The OB checked my dilation before breaking my water to attach a scalp monitor to Powerball– I was now fully dilated, but Powerball was “sunny side up” with his nose pointed to my pelvis.  As my water broke, meconium gushed everywhere.  More people appeared in the room– nurses, two pediatricians, medical students.  I only caught glimpses of them, mostly keeping my eyes tightly closed against the chaos.  Then the bed was transformed around me, my legs lifted into stirrups: it was time to push.

I pushed with each contraction, red faced and yelling.  In between contractions, the OB reached inside of me and tried to manually turn Powerball who was stuck against my pelvic bone.  This, friends, is undoubtedly the worst pain I’ve ever experienced– a stranger’s arm inside my contracting, exhausted body, trying to twist a baby unwilling to turn.  “Stop, stop, stop,” I begged/yelled, but there was no stopping.  Instead the OB told me that Powerball was going to need help to come out– maybe an episiotomy, maybe a vacuum, maybe forceps, maybe a c-section.

I told her to do what she had to do, and kept pushing.  The OB, who was brilliantly bossy, yelled at me to stop yelling and ignored me when I told her I couldn’t do this.  Skim Milk and Sea stood by my shoulders, reassuring me and telling me that I was doing a good job.  The rest of the people in the room all just became background noise.  And then, in the two longest/hardest contractions ever, Powerball was out– lifted, squirming and filthy, onto my belly.

He was only there for a moment before being handed off to the pediatricians and gaggle of medical students to be cleared of meconium, cleaned, and checked for any issues.  As I delivered the placenta and had a second degree tear stitched up (they had never gotten to the episiotomy), Sea went to go and check on Powerball.  She cut his cord, and shouted over from the corner of the room that he had hair.  (Bingo was pretty bald, and we were expecting a repeat…)  Then Powerball was delivered back to my chest, and a second of my birth intentions was realized: I held my baby.

The room was suddenly very, very still.  The doctors, nurses, and students had all disappeared.  The Doctor had gone to buy us breakfast.  It was only the midwives, Sea, Powerball, and me.  Skim Milk and the midwife who had been the first to appear that morning, quietly filled out paperwork, checked Powerball, and marvelled over my placenta (which had, unbenownst to any of us, stopped functioning on one side at some point late in pregnancy).  Sea and I stared at Powerball, tiny and bruised from birth, here.

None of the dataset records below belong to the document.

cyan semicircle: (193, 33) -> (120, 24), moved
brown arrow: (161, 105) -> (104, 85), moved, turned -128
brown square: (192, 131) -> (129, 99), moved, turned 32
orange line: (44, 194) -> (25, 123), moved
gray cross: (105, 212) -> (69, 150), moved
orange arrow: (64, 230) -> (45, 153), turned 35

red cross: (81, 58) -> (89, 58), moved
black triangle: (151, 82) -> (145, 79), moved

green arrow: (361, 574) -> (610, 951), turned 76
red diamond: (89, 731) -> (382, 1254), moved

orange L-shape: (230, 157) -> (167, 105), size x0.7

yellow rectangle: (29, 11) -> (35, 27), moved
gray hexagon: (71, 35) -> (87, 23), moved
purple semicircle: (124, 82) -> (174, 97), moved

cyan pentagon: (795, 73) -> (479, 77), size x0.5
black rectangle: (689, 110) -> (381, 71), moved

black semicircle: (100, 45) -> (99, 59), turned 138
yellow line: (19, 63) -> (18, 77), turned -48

We were released from the hospital a couple of hours later. Twelve hours after I had been woken up by Sea’s cat, we were home, a new family of four.


Baby feet, for making it all the way through.

6 thoughts on “Powerball, a birth story.

  1. Well told! The emotions, the physical sensations, the pure administrative drama…it’s like we were right there with you. Congratulations on your journey to four! You made it, meconium and all!